TASK STATEMENT: A single number is required: how many lines below include the string "elbow".

GIVEN INFORMATION:
§

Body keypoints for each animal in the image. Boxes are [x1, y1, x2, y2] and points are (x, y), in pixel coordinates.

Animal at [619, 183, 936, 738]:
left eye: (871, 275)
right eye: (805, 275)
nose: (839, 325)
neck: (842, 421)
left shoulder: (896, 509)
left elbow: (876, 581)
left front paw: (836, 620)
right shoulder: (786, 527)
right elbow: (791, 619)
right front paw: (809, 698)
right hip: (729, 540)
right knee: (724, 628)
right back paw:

§

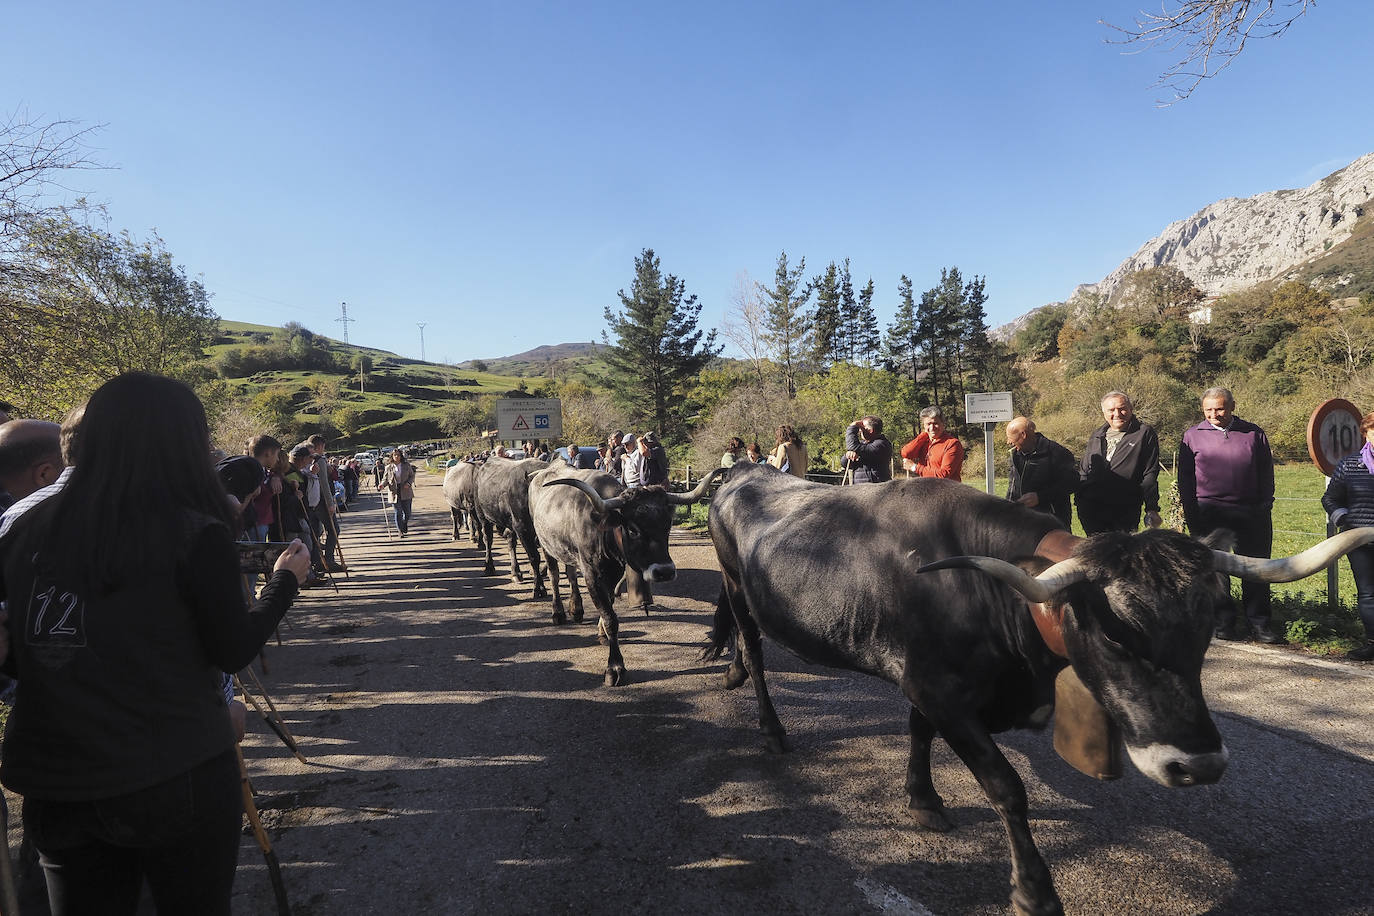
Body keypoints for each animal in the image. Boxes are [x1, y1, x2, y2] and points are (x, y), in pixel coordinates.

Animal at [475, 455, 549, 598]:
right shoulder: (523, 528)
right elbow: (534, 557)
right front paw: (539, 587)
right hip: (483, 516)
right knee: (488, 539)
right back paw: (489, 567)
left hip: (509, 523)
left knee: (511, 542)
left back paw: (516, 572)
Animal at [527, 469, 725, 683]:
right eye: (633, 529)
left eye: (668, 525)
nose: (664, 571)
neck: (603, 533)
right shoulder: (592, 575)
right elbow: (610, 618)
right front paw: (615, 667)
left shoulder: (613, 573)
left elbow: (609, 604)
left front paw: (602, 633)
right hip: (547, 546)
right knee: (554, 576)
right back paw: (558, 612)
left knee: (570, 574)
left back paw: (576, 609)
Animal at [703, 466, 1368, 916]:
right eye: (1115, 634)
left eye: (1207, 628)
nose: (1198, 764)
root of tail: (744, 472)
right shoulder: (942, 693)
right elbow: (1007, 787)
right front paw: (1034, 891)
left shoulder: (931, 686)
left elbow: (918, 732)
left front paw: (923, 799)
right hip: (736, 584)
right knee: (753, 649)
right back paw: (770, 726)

§

RESULT OF THE EXERCISE: 7